STRASBOURG (AFP) - Les révélations de la justice espagnole sur le dopage dans le cyclisme ont obligé les équipes à faire un grand ménage, vendredi à Strasbourg, à la veille du départ du Tour de France qui est privé de plusieurs de ses favoris.

L'Italien Ivan Basso, l'Allemand Jan Ullrich et l'Espagnol Francisco Mancebo, soit les trois suivants de l'Américain Lance Armstrong l'an passé au classement final du Tour, ont été écartés par leurs groupes respectifs.

T-Mobile, le premier, a annoncé l'exclusion de ses deux coureurs cités dans l'affaire espagnole, un réseau de dopage sanguin qui a été mis au jour le 23 mai dernier par l'Opération Puerto. L'important opérateur allemand de téléphonie mobile a suspendu avec effet immédiat sa grande vedette, Jan Ullrich, le vainqueur du Tour 1997, son coéquipier espagnol Oscar Sevilla et son directeur sportif, le Belge Rudy Pevenage.

Dans la matinée, les responsables des 21 équipes du Tour, regroupés dans leur association internationale (AIGCP), se sont réunis à Strasbourg et se sont prononcés à l'unanimité pour le respect strict du code éthique qu'ils ont signé. Selon les termes de ce code, tout coureur impliqué dans une procédure judiciaire pour dopage est écarté des épreuves.

Neuf coureurs incriminés

Vincent Lavenu, responsable de l'équipe française AG2R, a annoncé sur le champ l'éviction de Mancebo, quatrième du Tour 2005, qu'il avait recruté à l'intersaison. Il a ajouté que son leader lui avait dit qu'il raccrochait le vélo.

Bjarne Riis, manager du groupe CSC, a confirmé quelques instants plus tard la même mesure au sujet de son chef de file, Ivan Basso, deuxième du Tour l'an passé et vainqueur du récent Giro qu'il a dominé de la tête et des épaules.

"Il est de ma responsabilité de suspendre Basso, a déclaré Riis. Il faut que je pense à l'équipe, c'est le plus important. J'ai confiance en Ivan. Mais c'est à lui et à ses avocats d'apporter maintenant les preuves contraires."

Seul le cas embrouillé de l'équipe Astana, dont le leader est le Kazakh Alexandre Vinokourov, est resté en suspens durant l'après-midi.

L'Union cycliste internationale (UCI) a publié la liste des noms des neuf coureurs engagés sur le Tour mis en cause, avec cinq coureurs d'Astana (Paulinho, Nozal, Davis, Contador, Beloki) dans le lot. Dans le cas de l'application du code de conduite, il ne restait donc plus assez de coureurs (quatre seulement) pour participer à la course, faute de pouvoir procéder à des remplacements.

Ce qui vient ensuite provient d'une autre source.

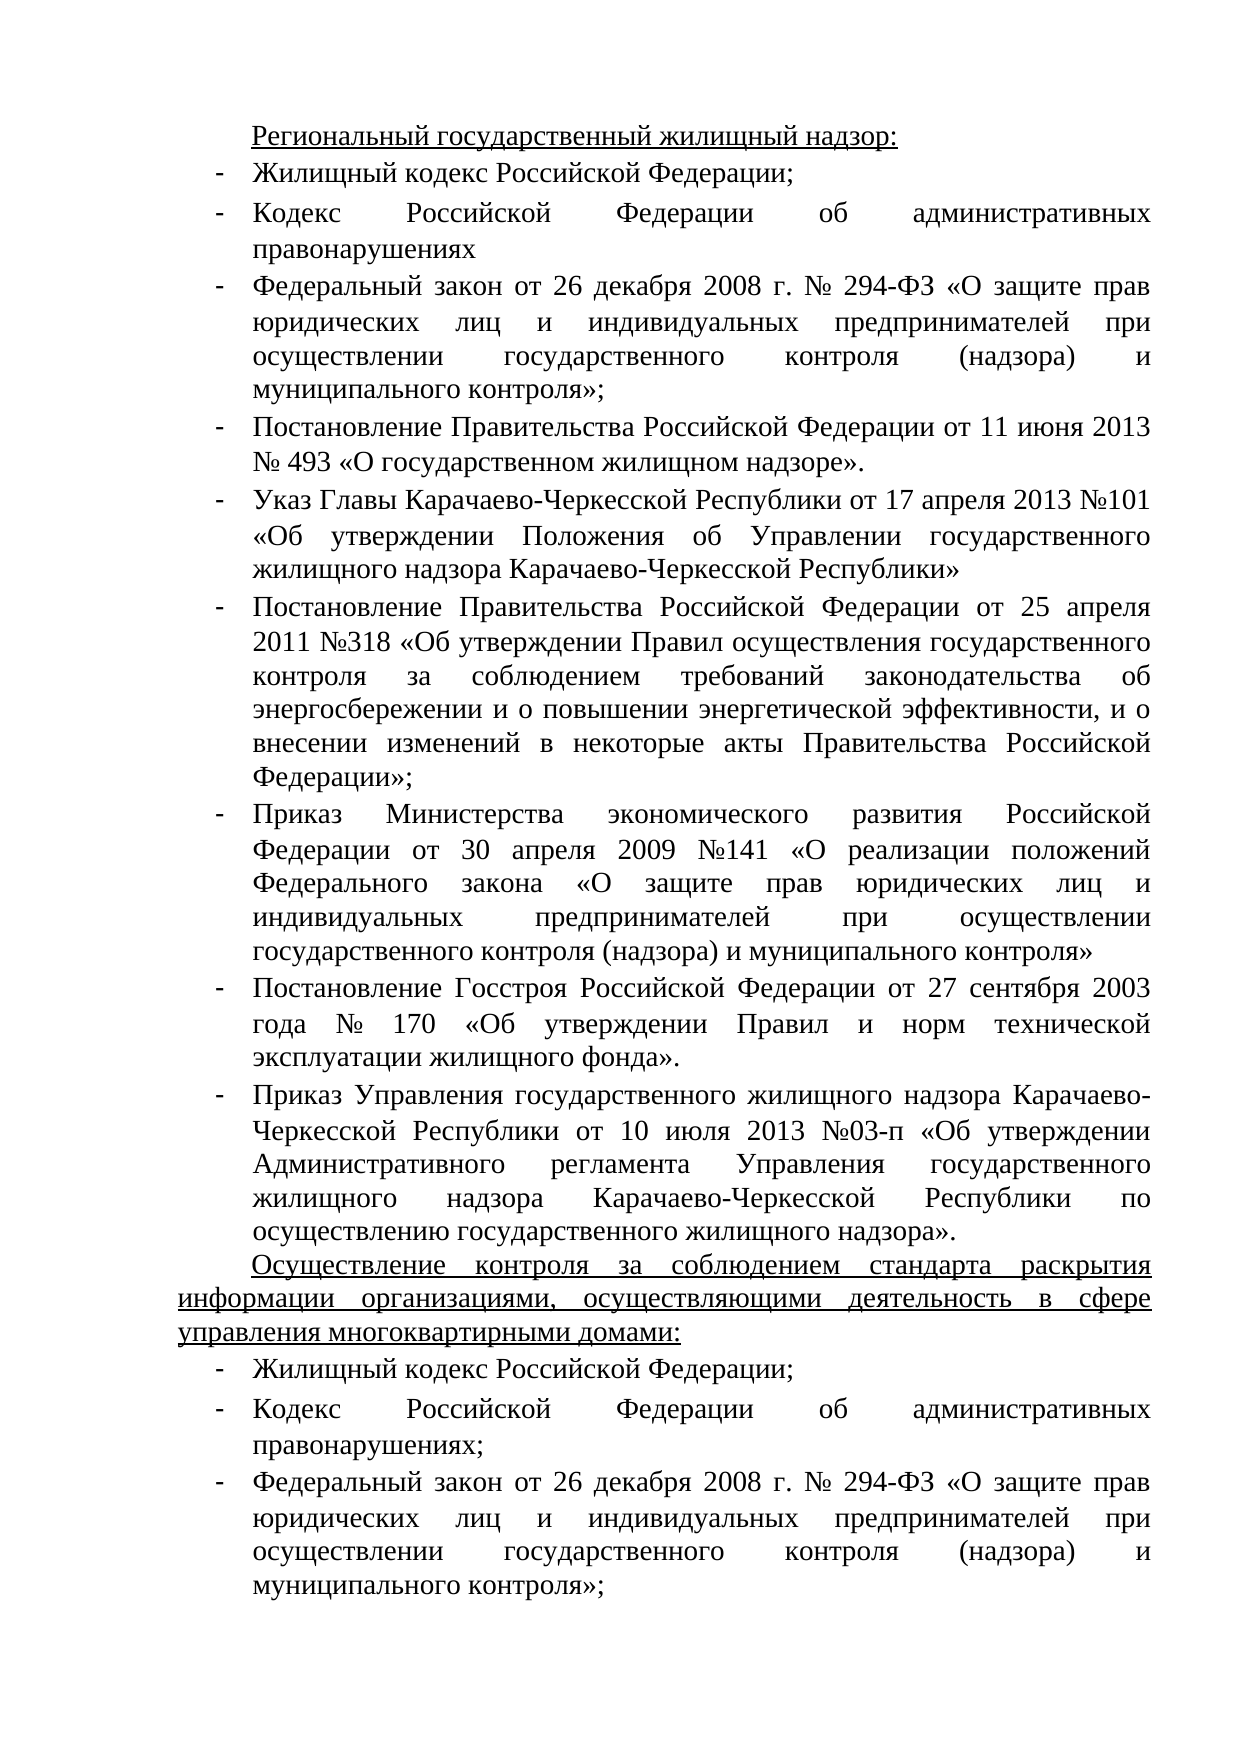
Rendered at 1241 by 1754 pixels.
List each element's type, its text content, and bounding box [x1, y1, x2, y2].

text Осуществление контроля за соблюдением стандарта раскрытия информации организациями, осуществляющими деятельность в сфере управления многоквартирными домами: [177, 1247, 1152, 1309]
text Осуществление контроля за соблюдением стандарта раскрытия информации организациями, осуществляющими деятельность в сфере управления многоквартирными домами: [177, 1310, 1152, 1347]
text Региональный государственный жилищный надзор: [177, 118, 1152, 152]
list Кодекс Российской Федерации об административных правонарушениях [215, 191, 1152, 264]
list Постановление Правительства Российской Федерации от 11 июня 2013 № 493 «О государственном жилищном надзоре». [215, 405, 1152, 478]
list Постановление Госстроя Российской Федерации от 27 сентября 2003 года № 170 «Об утверждении Правил и норм технической эксплуатации жилищного фонда». [215, 966, 1152, 1073]
list Жилищный кодекс Российской Федерации; [215, 1347, 1152, 1387]
list Кодекс Российской Федерации об административных правонарушениях; [215, 1387, 1152, 1460]
list Постановление Правительства Российской Федерации от 25 апреля 2011 №318 «Об утверждении Правил осуществления государственного контроля за соблюдением требований законодательства об энергосбережении и о повышении энергетической эффективности, и о внесении изменений в некоторые акты Правительства Российской Федерации»; [215, 585, 1152, 792]
list Жилищный кодекс Российской Федерации; [215, 152, 1152, 191]
list Федеральный закон от 26 декабря 2008 г. № 294-ФЗ «О защите прав юридических лиц и индивидуальных предпринимателей при осуществлении государственного контроля (надзора) и муниципального контроля»; [215, 1460, 1152, 1601]
list Указ Главы Карачаево-Черкесской Республики от 17 апреля 2013 №101 «Об утверждении Положения об Управлении государственного жилищного надзора Карачаево-Черкесской Республики» [215, 478, 1152, 585]
list Приказ Управления государственного жилищного надзора Карачаево-Черкесской Республики от 10 июля 2013 №03-п «Об утверждении Административного регламента Управления государственного жилищного надзора Карачаево-Черкесской Республики по осуществлению государственного жилищного надзора». [215, 1073, 1152, 1247]
list Федеральный закон от 26 декабря 2008 г. № 294-ФЗ «О защите прав юридических лиц и индивидуальных предпринимателей при осуществлении государственного контроля (надзора) и муниципального контроля»; [215, 264, 1152, 405]
list Приказ Министерства экономического развития Российской Федерации от 30 апреля 2009 №141 «О реализации положений Федерального закона «О защите прав юридических лиц и индивидуальных предпринимателей при осуществлении государственного контроля (надзора) и муниципального контроля» [215, 792, 1152, 966]
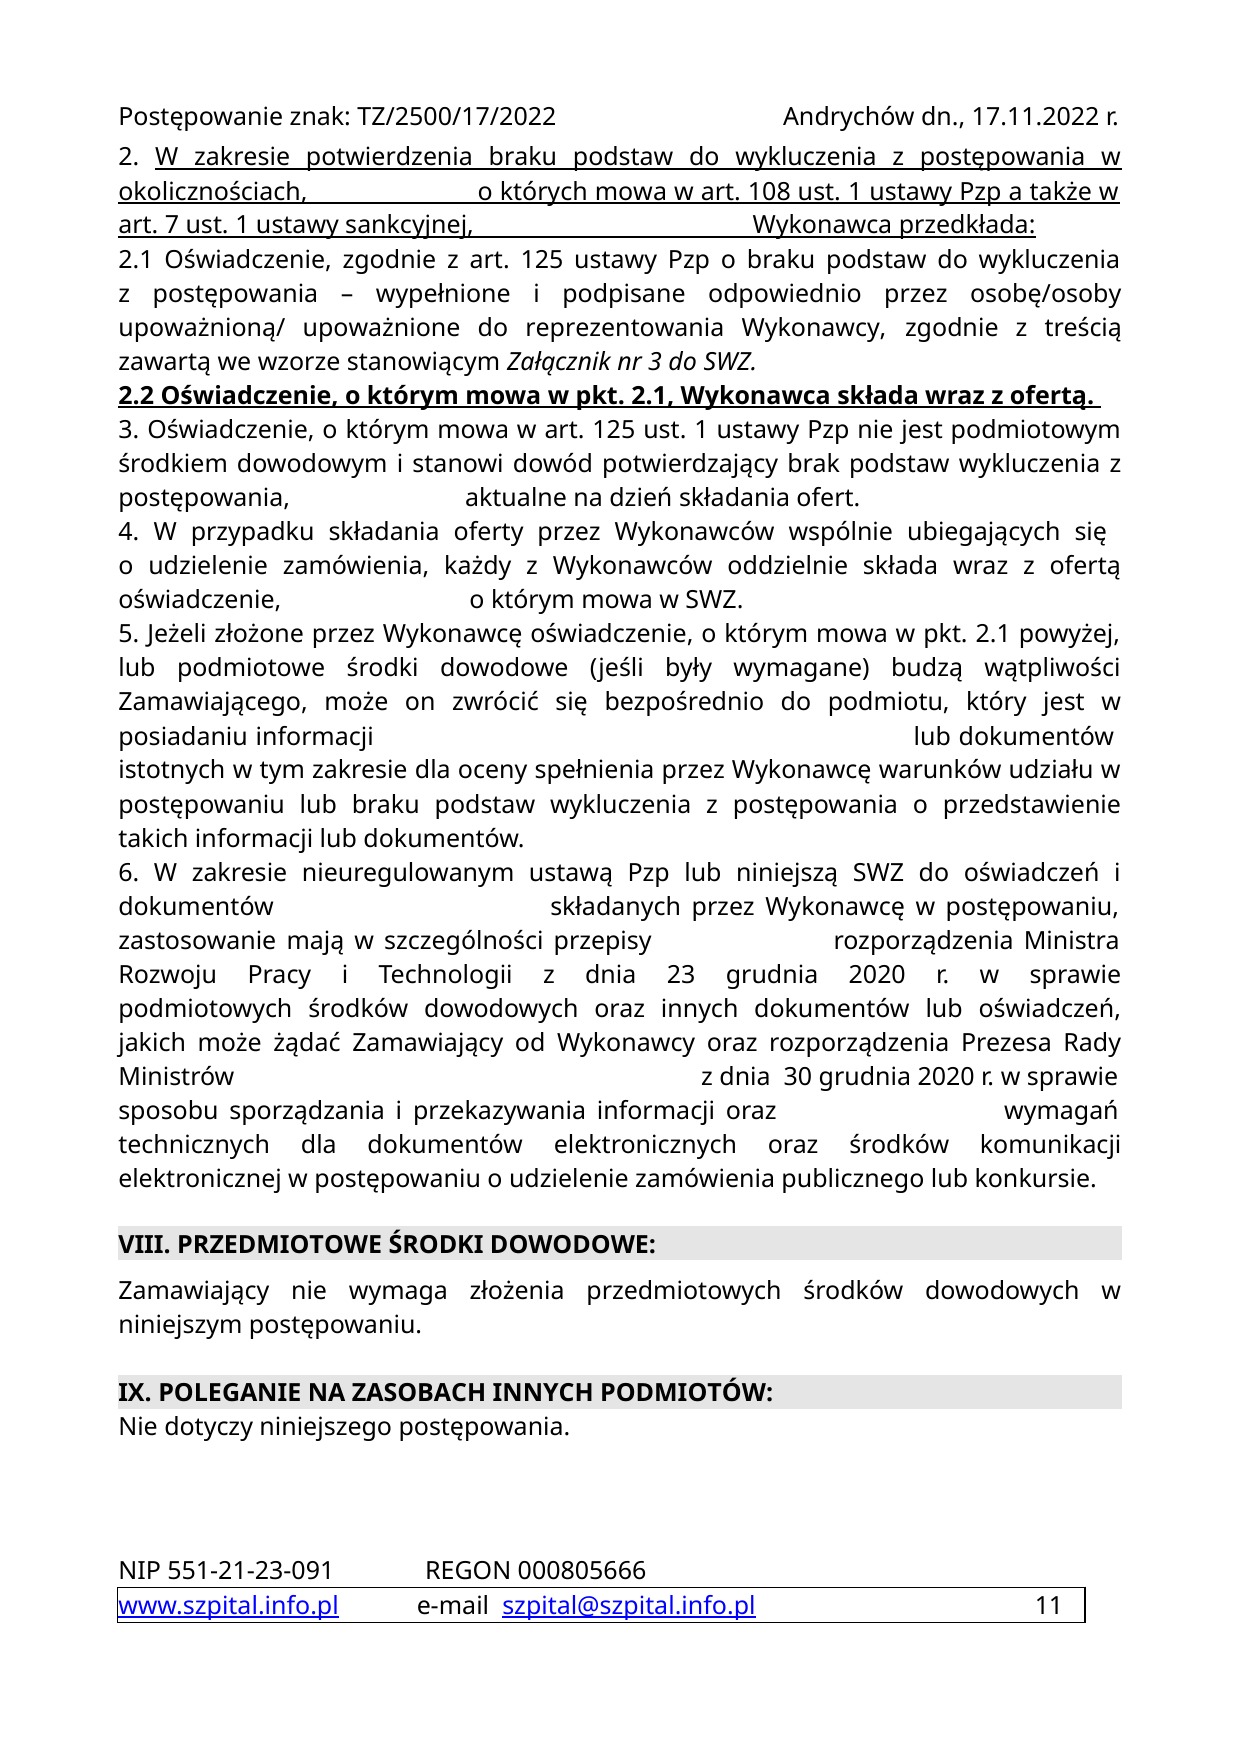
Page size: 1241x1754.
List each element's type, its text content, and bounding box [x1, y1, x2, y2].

L'affaire ne s'est pas dénouée pour autant. Peu après 18 heures (16h00 GMT), les organisateurs du Tour publiaient une liste de concurrents avec les noms des coureurs d'Astana barrés de la mention "en attente".

Dans leur discussion du matin, les responsables d'équipe avaient décidé de ne pas remplacer les coureurs retirés de la course.

"Nous avons voulu donner un signal très fort au monde extérieur du cyclisme en disant qu'on ne remplacera pas les coureurs. Ce serait trop facile", a déclaré Patrick Lefevere, président de l'AIGCP et responsable de l'équipe Quick Step.

Ullrich "très choqué"

Le grand coup de balai qui a été opéré à Strasbourg - une journée mémorable pour le cyclisme - risque aussi de précipiter la fin de carrière d'Ullrich qui, il l'a souvent dit à ses proches, n'est réellement motivé que par le Tour de France, la course qui l'a fait aimer du public allemand.

A 32 ans, le champion olympique de Sydney a peut-être dit un adieu définitif à la Grande Boucle, qu'il a terminée à sept reprises sur le podium (1er en 1997, cinq deuxièmes places, une troisième place en 2005). "C'est la pire chose qui me soit arrivée dans ma carrière, je suis très choqué", a déclaré Ullrich avant de s'en aller.

Sur la base du dossier d'instruction de l'affaire, transmis par la Fédération espagnole à l'UCI et aux organisateurs du Tour à la demande du ministère espagnol des Sports, des procédures disciplinaires pourraient être maintenant ouvertes par les fédérations des coureurs concernés.

En procédant à ce lessivage, le cyclisme a fait tomber les trois suivants d'Armstrong du Tour 2005 alors que l'Américain est lui-même soupçonné de dopage (dans le Tour 1999). Une opération nettoyage spectaculaire que le directeur du Tour, Christian Prudhomme, a salué: "L'ennemi, ce n'est pas le cyclisme, c'est le dopage".